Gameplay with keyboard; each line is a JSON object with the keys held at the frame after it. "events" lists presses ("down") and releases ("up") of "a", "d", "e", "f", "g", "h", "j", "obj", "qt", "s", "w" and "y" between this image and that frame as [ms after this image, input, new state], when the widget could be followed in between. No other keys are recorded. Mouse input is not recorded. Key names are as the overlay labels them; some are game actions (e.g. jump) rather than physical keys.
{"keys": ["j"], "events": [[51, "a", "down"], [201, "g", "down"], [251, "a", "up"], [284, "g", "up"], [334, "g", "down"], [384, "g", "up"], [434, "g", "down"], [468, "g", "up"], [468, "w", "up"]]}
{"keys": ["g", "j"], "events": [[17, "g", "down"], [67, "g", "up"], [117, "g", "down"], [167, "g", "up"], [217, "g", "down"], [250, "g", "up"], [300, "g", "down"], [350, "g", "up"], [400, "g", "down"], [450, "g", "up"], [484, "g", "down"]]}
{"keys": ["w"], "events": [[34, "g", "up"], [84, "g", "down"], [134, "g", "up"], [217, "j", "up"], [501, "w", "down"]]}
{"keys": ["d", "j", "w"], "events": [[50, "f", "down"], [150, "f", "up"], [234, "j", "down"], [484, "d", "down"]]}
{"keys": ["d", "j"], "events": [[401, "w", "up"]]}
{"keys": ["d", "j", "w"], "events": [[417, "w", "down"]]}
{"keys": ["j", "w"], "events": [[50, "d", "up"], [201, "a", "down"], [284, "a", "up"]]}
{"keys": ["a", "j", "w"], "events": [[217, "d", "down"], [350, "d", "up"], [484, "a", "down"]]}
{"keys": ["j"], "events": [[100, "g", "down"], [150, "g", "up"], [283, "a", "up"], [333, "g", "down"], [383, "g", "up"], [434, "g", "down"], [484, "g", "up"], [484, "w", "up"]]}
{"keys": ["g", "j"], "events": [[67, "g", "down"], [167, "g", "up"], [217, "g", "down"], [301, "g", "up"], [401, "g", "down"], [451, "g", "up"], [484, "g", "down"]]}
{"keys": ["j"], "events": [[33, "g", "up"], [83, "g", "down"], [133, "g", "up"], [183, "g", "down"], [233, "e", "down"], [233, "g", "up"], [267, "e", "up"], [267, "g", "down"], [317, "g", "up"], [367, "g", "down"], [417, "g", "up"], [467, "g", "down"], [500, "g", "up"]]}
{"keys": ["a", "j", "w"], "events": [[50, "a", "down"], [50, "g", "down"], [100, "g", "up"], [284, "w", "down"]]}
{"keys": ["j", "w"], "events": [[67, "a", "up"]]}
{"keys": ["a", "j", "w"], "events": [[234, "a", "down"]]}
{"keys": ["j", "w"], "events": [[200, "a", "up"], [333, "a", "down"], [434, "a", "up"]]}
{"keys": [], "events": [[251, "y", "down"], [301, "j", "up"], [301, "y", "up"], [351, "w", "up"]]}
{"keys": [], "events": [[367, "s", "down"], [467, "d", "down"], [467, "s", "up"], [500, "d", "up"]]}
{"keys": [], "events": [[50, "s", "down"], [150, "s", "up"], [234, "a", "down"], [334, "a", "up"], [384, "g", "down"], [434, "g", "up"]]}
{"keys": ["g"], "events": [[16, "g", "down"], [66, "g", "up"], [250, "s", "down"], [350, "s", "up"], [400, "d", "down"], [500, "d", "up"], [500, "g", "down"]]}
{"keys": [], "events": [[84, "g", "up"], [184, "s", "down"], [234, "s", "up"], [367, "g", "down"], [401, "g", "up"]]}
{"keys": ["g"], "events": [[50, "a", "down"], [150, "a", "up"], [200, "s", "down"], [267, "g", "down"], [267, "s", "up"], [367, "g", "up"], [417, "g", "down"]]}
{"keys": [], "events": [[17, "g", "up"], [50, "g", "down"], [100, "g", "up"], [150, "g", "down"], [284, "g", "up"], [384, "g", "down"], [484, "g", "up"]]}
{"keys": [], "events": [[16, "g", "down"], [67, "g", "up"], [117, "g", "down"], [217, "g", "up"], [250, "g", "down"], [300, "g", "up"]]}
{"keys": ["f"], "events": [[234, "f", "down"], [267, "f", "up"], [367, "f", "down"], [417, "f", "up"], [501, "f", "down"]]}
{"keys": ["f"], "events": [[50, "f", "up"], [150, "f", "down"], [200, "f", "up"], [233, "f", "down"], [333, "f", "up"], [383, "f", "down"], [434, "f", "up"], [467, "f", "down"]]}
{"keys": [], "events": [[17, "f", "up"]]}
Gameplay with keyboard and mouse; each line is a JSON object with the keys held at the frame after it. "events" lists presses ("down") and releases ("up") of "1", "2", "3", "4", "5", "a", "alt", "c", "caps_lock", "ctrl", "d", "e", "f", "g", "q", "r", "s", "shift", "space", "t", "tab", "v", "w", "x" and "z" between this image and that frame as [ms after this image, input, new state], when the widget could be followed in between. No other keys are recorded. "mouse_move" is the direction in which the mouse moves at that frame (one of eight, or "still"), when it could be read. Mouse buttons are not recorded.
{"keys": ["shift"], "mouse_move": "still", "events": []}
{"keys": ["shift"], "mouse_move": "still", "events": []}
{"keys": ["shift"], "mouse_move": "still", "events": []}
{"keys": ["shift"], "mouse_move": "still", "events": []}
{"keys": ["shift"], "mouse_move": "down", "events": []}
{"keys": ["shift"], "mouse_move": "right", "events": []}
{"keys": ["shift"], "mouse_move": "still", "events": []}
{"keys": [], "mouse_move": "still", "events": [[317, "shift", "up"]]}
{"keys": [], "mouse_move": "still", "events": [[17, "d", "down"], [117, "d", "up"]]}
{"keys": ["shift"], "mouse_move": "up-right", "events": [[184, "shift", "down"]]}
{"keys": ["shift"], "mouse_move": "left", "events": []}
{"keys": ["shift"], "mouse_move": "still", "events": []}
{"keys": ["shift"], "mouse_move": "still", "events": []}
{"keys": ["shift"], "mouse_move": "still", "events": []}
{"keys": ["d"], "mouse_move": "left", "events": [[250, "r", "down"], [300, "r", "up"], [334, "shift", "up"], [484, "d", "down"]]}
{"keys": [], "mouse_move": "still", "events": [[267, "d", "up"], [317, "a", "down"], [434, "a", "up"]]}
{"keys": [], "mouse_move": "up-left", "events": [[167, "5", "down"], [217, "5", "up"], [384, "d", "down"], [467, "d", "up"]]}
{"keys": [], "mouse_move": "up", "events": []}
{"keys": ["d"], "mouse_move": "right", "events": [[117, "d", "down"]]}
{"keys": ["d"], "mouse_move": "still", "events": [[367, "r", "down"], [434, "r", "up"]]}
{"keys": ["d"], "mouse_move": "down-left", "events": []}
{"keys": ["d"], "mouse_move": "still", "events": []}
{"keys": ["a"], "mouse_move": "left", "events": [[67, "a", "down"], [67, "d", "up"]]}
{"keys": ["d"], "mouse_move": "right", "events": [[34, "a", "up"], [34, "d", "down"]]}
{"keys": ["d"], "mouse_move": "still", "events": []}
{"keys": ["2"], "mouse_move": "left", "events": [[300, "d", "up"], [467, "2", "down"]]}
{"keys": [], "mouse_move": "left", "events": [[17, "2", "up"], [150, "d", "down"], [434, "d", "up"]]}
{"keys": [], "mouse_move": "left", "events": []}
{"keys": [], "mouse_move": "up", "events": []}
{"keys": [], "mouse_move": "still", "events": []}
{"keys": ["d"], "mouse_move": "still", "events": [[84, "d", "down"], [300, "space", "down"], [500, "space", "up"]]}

======

_Assignment_: Reproduce each entry above character for character.

_Answer section_:
Gameplay with keyboard; each line is a JSON object with the keys held at the frame after it. "events" lists presses ("down") and releases ("up") of "a", "d", "e", "f", "g", "h", "j", "obj", "qt", "s", "w" and "y" between this image and that frame as [ms after this image, input, new state], when the widget could be followed in between. No other keys are recorded. Mouse input is not recorded. Key names are as the overlay labels them; some are game actions (e.g. jump) rather than physical keys.
{"keys": ["j"], "events": [[51, "a", "down"], [201, "g", "down"], [251, "a", "up"], [284, "g", "up"], [334, "g", "down"], [384, "g", "up"], [434, "g", "down"], [468, "g", "up"], [468, "w", "up"]]}
{"keys": ["g", "j"], "events": [[17, "g", "down"], [67, "g", "up"], [117, "g", "down"], [167, "g", "up"], [217, "g", "down"], [250, "g", "up"], [300, "g", "down"], [350, "g", "up"], [400, "g", "down"], [450, "g", "up"], [484, "g", "down"]]}
{"keys": ["w"], "events": [[34, "g", "up"], [84, "g", "down"], [134, "g", "up"], [217, "j", "up"], [501, "w", "down"]]}
{"keys": ["d", "j", "w"], "events": [[50, "f", "down"], [150, "f", "up"], [234, "j", "down"], [484, "d", "down"]]}
{"keys": ["d", "j"], "events": [[401, "w", "up"]]}
{"keys": ["d", "j", "w"], "events": [[417, "w", "down"]]}
{"keys": ["j", "w"], "events": [[50, "d", "up"], [201, "a", "down"], [284, "a", "up"]]}
{"keys": ["a", "j", "w"], "events": [[217, "d", "down"], [350, "d", "up"], [484, "a", "down"]]}
{"keys": ["j"], "events": [[100, "g", "down"], [150, "g", "up"], [283, "a", "up"], [333, "g", "down"], [383, "g", "up"], [434, "g", "down"], [484, "g", "up"], [484, "w", "up"]]}
{"keys": ["g", "j"], "events": [[67, "g", "down"], [167, "g", "up"], [217, "g", "down"], [301, "g", "up"], [401, "g", "down"], [451, "g", "up"], [484, "g", "down"]]}
{"keys": ["j"], "events": [[33, "g", "up"], [83, "g", "down"], [133, "g", "up"], [183, "g", "down"], [233, "e", "down"], [233, "g", "up"], [267, "e", "up"], [267, "g", "down"], [317, "g", "up"], [367, "g", "down"], [417, "g", "up"], [467, "g", "down"], [500, "g", "up"]]}
{"keys": ["a", "j", "w"], "events": [[50, "a", "down"], [50, "g", "down"], [100, "g", "up"], [284, "w", "down"]]}
{"keys": ["j", "w"], "events": [[67, "a", "up"]]}
{"keys": ["a", "j", "w"], "events": [[234, "a", "down"]]}
{"keys": ["j", "w"], "events": [[200, "a", "up"], [333, "a", "down"], [434, "a", "up"]]}
{"keys": [], "events": [[251, "y", "down"], [301, "j", "up"], [301, "y", "up"], [351, "w", "up"]]}
{"keys": [], "events": [[367, "s", "down"], [467, "d", "down"], [467, "s", "up"], [500, "d", "up"]]}
{"keys": [], "events": [[50, "s", "down"], [150, "s", "up"], [234, "a", "down"], [334, "a", "up"], [384, "g", "down"], [434, "g", "up"]]}
{"keys": ["g"], "events": [[16, "g", "down"], [66, "g", "up"], [250, "s", "down"], [350, "s", "up"], [400, "d", "down"], [500, "d", "up"], [500, "g", "down"]]}
{"keys": [], "events": [[84, "g", "up"], [184, "s", "down"], [234, "s", "up"], [367, "g", "down"], [401, "g", "up"]]}
{"keys": ["g"], "events": [[50, "a", "down"], [150, "a", "up"], [200, "s", "down"], [267, "g", "down"], [267, "s", "up"], [367, "g", "up"], [417, "g", "down"]]}
{"keys": [], "events": [[17, "g", "up"], [50, "g", "down"], [100, "g", "up"], [150, "g", "down"], [284, "g", "up"], [384, "g", "down"], [484, "g", "up"]]}
{"keys": [], "events": [[16, "g", "down"], [67, "g", "up"], [117, "g", "down"], [217, "g", "up"], [250, "g", "down"], [300, "g", "up"]]}
{"keys": ["f"], "events": [[234, "f", "down"], [267, "f", "up"], [367, "f", "down"], [417, "f", "up"], [501, "f", "down"]]}
{"keys": ["f"], "events": [[50, "f", "up"], [150, "f", "down"], [200, "f", "up"], [233, "f", "down"], [333, "f", "up"], [383, "f", "down"], [434, "f", "up"], [467, "f", "down"]]}
{"keys": [], "events": [[17, "f", "up"]]}
Gameplay with keyboard and mouse; each line is a JSON object with the keys held at the frame after it. "events" lists presses ("down") and releases ("up") of "1", "2", "3", "4", "5", "a", "alt", "c", "caps_lock", "ctrl", "d", "e", "f", "g", "q", "r", "s", "shift", "space", "t", "tab", "v", "w", "x" and "z" between this image and that frame as [ms after this image, input, new state], when the widget could be followed in between. No other keys are recorded. "mouse_move" is the direction in which the mouse moves at that frame (one of eight, or "still"), when it could be read. Mouse buttons are not recorded.
{"keys": ["shift"], "mouse_move": "still", "events": []}
{"keys": ["shift"], "mouse_move": "still", "events": []}
{"keys": ["shift"], "mouse_move": "still", "events": []}
{"keys": ["shift"], "mouse_move": "still", "events": []}
{"keys": ["shift"], "mouse_move": "down", "events": []}
{"keys": ["shift"], "mouse_move": "right", "events": []}
{"keys": ["shift"], "mouse_move": "still", "events": []}
{"keys": [], "mouse_move": "still", "events": [[317, "shift", "up"]]}
{"keys": [], "mouse_move": "still", "events": [[17, "d", "down"], [117, "d", "up"]]}
{"keys": ["shift"], "mouse_move": "up-right", "events": [[184, "shift", "down"]]}
{"keys": ["shift"], "mouse_move": "left", "events": []}
{"keys": ["shift"], "mouse_move": "still", "events": []}
{"keys": ["shift"], "mouse_move": "still", "events": []}
{"keys": ["shift"], "mouse_move": "still", "events": []}
{"keys": ["d"], "mouse_move": "left", "events": [[250, "r", "down"], [300, "r", "up"], [334, "shift", "up"], [484, "d", "down"]]}
{"keys": [], "mouse_move": "still", "events": [[267, "d", "up"], [317, "a", "down"], [434, "a", "up"]]}
{"keys": [], "mouse_move": "up-left", "events": [[167, "5", "down"], [217, "5", "up"], [384, "d", "down"], [467, "d", "up"]]}
{"keys": [], "mouse_move": "up", "events": []}
{"keys": ["d"], "mouse_move": "right", "events": [[117, "d", "down"]]}
{"keys": ["d"], "mouse_move": "still", "events": [[367, "r", "down"], [434, "r", "up"]]}
{"keys": ["d"], "mouse_move": "down-left", "events": []}
{"keys": ["d"], "mouse_move": "still", "events": []}
{"keys": ["a"], "mouse_move": "left", "events": [[67, "a", "down"], [67, "d", "up"]]}
{"keys": ["d"], "mouse_move": "right", "events": [[34, "a", "up"], [34, "d", "down"]]}
{"keys": ["d"], "mouse_move": "still", "events": []}
{"keys": ["2"], "mouse_move": "left", "events": [[300, "d", "up"], [467, "2", "down"]]}
{"keys": [], "mouse_move": "left", "events": [[17, "2", "up"], [150, "d", "down"], [434, "d", "up"]]}
{"keys": [], "mouse_move": "left", "events": []}
{"keys": [], "mouse_move": "up", "events": []}
{"keys": [], "mouse_move": "still", "events": []}
{"keys": ["d"], "mouse_move": "still", "events": [[84, "d", "down"], [300, "space", "down"], [500, "space", "up"]]}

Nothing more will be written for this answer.